Johnston now works at Grandview Pro Fitness—a new gym owned by his girlfriend’s uncle, Dr. Shawn Bailey—as a personal trainer and instructor of group fitness classes. I caught up with him fresh off a 10-day trip to San Diego to practice for the NFL Scouting Combine, which begins today; Johnston will participate in on-field drills this Friday, March 3.

Looking back on your career at Ohio State, what are you most proud of?

It would have to be the National Championship, when we won that. That was an amazing experience, and I was able to have family come over for that.

I saw you’re training for the NFL Combine right now—do you have any expectations about getting drafted, or where that might happen?

Punters barely get drafted, so at the end you get one or two each year. So it’s more [to] go to the combine later this month and try to put my best foot forward there, and then try and get a free agent spot somewhere. The big thing is just trying to get a spot where you can compete.

I know with the combine there’s a lot of focus on bench press and that kind of stuff. Is that something that you concern yourself with since your position’s a little different?

Yeah, not too much. It’s more the on-field [drills]. So we’ll have 16 punts each—four right, four left, four going out and then four going in. That’s the biggest part is the interviews and then on the third day performing when you need it.

So once your football career is done—whether that’s six months from now, a year from now, 20 years from now, whenever it is—what’s your plan for what comes next?
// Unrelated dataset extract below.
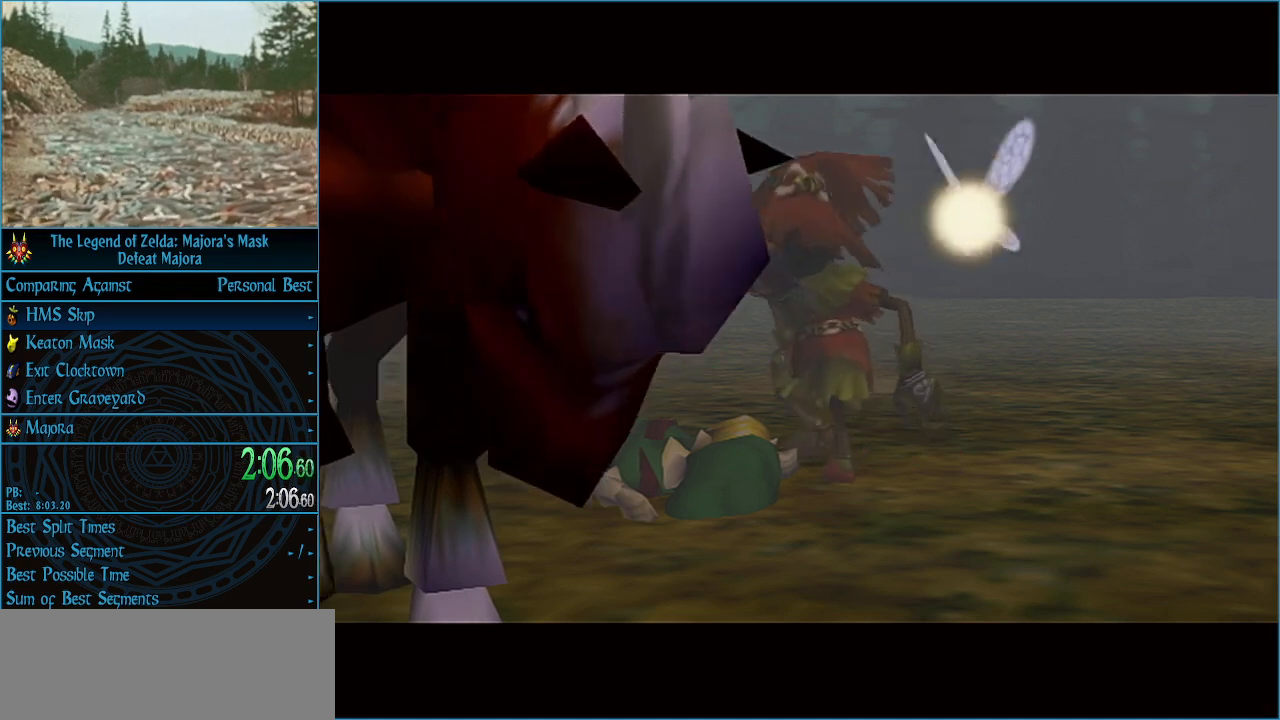
{"buttons": ["A"], "left_stick": "center", "events": [[67, "B", "down"], [100, "A", "down"], [167, "A", "up"], [167, "B", "up"], [300, "A", "down"], [400, "A", "up"], [400, "B", "down"], [500, "A", "down"], [500, "B", "up"]]}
I’ve always wanted to stay within sport and health and fitness—yeah, strength and conditioning coach or personal training—staying within the sport industry. I’ve always loved it, from a young age.

What’s your favorite healthy meal?

Healthy meal? Has to be anything to do with chicken, just cooking chicken up and trying to make it as healthy as possible.

What’s your favorite unhealthy meal?

Chocolate, I think. I have to moderate that. [laughs]

What’s your favorite activity or hobby when you’re not working, working out or playing football?

So I grew up right next to Bells Beach [in Australia]. It’s down in the surf coast area, down in Victoria, down in the bottom, so going to the beach and that type of thing and getting to the coast. Or even—since coming to Columbus—going up into the lake in summer.

What do you miss most about Australia?

The summers and the warmer weather. I never saw snow before coming over. I think the coldest I saw was 45, like I used to think that was freezing.

What do you like most about living in Columbus?

The people, honestly. … I had nine friends come over for the Nebraska game, and they just couldn’t get over how nice everyone was and [how] accommodating they are. Yeah, just the people. It’s a great place to live.

*Stats compiled from ohiostatebuckeyes.com, espn.com and scout.com.